Quant à Khorochev, sa tête est mise à prix pour 10 millions de dollars par le département d'Etat américain. En avril 2024, le site du ministère affichait la photo de ce Russe fringant de 32 ans, visage fin et regard acéré. Mais son poids, sa taille, la couleur de ses cheveux et de ses yeux étaient décrits comme inconnus.

"Depuis janvier 2020, LockBit a mené des attaques contre plus de 2.500 victimes à travers le monde, dont environ 1.800 aux États-Unis, (...) recevant au moins 150 millions de dollars en paiements de rançon effectués sous forme de monnaie numérique", précisait le département d'Etat.

Une somme qui, selon les experts, ne représente que sa seule part du butin, soit 20% des volumes dégagés par les intrusives opérations de ses affiliés. Le jeune trublion est, de fait, sous sanction du Trésor américain.

On le sait grandiloquent, provocateur, égocentré, comme lorsqu'il offre de l'argent à qui tatouera son logo sur son corps, ou à qui trouvera une faille dans son serveur.

- "Tu vas travailler pour nous" -

Pour le reste, mystère absolu. "Tant qu'il ne sort pas de Russie, il ne sera pas arrêté", tranche l'expert du secteur privé. Mais "on n'est pas sûr qu'il soit vivant".

Toutes les sources interrogées par l'AFP décrivent le comportement ambivalent des autorités russes, entre surveillance en bride courte, laxisme calculé et manipulation politique.

"L'Etat russe laisse faire les groupes, il est très content de cette forme de harcèlement continu" auquel les cybercriminels se livrent, assure le même expert. Surtout lorsqu'ils ciblent l'Ukraine ou des pays occidentaux.

Damien Bancal cite le cas de Sodinokibi, un groupe de pirates informatiques, aussi connu sous le nom de REvil, démantelé en janvier 2022.

"Le FBI (police fédérale américaine) avait donné un coup de main au FSB pour arrêter le groupe. Lors des arrestations, ils avaient trouvé des lingots d'or et leurs matelas étaient remplis de billets", raconte-t-il.

Depuis, l'invasion russe en Ukraine est passée par là, et "plus personne ne coopère avec qui que ce soit".

TÂCHE À RÉALISER
Résumez en deux phrases le passage sur Khorochev et LockBit, s'il vous plaît.

Entrées de données enregistrées

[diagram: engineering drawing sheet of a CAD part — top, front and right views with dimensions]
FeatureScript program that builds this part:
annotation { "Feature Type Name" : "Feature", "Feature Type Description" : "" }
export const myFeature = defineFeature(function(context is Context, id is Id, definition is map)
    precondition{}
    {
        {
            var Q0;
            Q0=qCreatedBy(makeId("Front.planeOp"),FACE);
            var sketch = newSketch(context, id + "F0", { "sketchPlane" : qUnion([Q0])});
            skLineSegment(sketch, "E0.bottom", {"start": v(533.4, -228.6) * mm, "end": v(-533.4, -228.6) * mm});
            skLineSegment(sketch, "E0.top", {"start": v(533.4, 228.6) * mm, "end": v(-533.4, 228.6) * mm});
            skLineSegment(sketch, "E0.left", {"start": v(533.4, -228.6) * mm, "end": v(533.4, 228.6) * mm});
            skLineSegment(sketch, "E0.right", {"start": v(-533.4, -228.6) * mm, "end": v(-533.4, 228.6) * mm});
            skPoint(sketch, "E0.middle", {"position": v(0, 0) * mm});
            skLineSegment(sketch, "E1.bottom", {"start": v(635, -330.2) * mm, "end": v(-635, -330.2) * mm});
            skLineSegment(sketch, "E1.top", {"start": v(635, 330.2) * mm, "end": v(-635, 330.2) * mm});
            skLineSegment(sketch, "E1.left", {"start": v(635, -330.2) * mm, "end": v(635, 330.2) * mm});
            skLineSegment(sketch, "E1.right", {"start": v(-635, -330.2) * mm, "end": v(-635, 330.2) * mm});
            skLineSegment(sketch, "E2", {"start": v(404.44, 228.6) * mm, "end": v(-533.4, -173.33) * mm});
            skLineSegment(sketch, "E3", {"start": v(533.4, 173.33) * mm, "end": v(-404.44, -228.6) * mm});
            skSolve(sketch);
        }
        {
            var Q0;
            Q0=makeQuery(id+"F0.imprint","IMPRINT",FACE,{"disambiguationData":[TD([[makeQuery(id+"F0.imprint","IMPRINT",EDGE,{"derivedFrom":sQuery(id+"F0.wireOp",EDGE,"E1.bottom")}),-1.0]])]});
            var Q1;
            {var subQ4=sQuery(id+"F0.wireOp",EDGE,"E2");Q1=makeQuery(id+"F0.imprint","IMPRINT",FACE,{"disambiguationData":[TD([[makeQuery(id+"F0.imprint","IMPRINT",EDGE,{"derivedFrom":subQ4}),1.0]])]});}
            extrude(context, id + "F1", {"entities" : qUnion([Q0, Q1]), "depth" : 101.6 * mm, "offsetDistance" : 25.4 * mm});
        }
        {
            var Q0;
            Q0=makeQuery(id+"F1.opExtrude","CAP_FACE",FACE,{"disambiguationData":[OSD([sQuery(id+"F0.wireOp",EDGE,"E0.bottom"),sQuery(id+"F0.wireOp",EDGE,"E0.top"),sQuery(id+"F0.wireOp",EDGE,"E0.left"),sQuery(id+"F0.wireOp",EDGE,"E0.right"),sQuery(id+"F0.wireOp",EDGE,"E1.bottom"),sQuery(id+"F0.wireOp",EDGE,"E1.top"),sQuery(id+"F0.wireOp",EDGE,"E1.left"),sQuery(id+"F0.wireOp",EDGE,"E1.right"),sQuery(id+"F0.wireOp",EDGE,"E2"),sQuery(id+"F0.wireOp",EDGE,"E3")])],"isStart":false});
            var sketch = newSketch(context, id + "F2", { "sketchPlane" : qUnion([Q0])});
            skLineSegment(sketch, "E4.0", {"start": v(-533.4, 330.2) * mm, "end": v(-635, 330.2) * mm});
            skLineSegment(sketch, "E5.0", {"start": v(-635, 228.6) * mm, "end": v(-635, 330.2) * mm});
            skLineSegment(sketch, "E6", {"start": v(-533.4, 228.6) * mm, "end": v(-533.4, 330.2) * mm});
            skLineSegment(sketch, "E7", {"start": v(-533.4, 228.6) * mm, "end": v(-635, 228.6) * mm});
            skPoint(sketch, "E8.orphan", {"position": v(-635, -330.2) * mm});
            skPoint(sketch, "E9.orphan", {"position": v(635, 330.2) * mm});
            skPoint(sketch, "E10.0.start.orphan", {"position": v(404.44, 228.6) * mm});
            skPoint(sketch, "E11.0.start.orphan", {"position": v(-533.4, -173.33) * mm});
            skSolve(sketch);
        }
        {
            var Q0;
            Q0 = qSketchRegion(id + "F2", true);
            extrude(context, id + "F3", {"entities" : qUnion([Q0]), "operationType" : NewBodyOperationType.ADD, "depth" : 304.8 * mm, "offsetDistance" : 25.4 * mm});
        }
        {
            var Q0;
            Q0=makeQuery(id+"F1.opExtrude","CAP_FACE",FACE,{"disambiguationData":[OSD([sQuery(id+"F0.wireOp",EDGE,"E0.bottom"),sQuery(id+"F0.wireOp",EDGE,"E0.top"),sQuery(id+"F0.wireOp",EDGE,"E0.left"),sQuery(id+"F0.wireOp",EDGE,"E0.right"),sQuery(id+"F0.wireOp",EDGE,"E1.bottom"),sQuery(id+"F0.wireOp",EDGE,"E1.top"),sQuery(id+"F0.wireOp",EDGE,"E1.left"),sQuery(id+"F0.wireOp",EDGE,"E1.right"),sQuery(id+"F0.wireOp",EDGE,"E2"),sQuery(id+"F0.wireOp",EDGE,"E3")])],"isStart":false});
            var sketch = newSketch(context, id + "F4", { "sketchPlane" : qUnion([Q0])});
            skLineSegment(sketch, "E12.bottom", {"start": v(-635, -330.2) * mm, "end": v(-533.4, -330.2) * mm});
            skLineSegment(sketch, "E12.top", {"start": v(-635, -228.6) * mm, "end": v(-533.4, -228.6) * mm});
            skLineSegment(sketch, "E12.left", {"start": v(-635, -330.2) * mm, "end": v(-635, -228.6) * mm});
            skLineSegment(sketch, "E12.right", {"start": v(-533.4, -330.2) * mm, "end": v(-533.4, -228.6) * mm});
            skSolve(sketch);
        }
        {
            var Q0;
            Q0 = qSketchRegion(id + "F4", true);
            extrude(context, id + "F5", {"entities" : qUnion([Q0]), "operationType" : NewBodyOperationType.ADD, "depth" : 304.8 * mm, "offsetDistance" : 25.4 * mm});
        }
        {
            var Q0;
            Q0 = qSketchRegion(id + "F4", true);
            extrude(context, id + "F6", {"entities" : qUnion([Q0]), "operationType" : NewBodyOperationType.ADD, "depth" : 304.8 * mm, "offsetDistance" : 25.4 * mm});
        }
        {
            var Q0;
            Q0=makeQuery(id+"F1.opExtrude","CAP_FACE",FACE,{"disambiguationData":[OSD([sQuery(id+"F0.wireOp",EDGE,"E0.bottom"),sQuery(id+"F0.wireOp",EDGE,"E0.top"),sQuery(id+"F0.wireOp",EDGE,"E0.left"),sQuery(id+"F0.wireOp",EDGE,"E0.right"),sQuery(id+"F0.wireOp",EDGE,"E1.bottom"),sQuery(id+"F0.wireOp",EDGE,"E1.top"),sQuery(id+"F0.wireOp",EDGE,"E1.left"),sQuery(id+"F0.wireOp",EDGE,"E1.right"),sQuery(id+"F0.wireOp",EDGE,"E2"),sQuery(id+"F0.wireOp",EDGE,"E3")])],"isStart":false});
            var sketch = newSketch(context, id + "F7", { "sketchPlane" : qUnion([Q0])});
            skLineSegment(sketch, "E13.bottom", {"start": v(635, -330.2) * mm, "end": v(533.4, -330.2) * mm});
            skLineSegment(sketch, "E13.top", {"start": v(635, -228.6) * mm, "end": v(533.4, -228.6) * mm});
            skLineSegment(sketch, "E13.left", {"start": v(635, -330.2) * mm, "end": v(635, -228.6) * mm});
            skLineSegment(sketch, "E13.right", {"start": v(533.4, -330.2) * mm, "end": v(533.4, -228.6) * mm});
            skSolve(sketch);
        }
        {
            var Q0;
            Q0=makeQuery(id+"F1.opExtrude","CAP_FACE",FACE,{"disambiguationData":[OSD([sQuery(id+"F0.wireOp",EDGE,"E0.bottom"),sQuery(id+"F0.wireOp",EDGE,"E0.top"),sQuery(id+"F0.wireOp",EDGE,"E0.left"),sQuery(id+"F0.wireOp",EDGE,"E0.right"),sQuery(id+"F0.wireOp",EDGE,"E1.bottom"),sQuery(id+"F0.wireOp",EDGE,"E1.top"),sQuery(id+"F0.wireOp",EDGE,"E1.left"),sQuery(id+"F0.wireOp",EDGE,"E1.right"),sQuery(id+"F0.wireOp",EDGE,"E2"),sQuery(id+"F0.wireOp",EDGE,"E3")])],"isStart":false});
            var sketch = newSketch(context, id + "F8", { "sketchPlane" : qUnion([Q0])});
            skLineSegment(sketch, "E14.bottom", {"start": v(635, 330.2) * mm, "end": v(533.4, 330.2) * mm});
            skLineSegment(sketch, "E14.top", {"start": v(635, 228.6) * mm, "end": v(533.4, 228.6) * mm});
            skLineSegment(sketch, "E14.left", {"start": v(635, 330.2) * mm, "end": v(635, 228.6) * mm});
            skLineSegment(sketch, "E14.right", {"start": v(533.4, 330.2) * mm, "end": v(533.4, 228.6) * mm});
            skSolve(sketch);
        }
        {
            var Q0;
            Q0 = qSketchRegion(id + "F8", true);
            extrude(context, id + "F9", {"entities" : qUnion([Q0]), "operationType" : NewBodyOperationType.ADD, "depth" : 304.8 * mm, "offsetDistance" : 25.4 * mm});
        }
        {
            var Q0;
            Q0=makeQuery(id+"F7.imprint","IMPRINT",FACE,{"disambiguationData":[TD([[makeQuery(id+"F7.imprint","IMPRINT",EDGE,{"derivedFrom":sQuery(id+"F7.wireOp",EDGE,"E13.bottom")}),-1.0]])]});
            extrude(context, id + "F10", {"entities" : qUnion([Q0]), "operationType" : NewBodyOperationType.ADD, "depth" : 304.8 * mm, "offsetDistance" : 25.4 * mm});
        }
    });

RÉPONSE CI-DESSOUS
Le département d'État américain a mis à prix pour 10 millions de dollars la tête de Khorochev, sous sanction du Trésor américain, en précisant que LockBit a attaqué plus de 2 500 victimes depuis janvier 2020 et reçu au moins 150 millions de dollars de rançons. Les sources interrogées par l'AFP décrivent des autorités russes partagées entre surveillance, laxisme calculé et manipulation politique, et depuis l'invasion de l'Ukraine plus personne ne coopère, alors que le FBI avait aidé le FSB à arrêter le groupe REvil, démantelé en janvier 2022.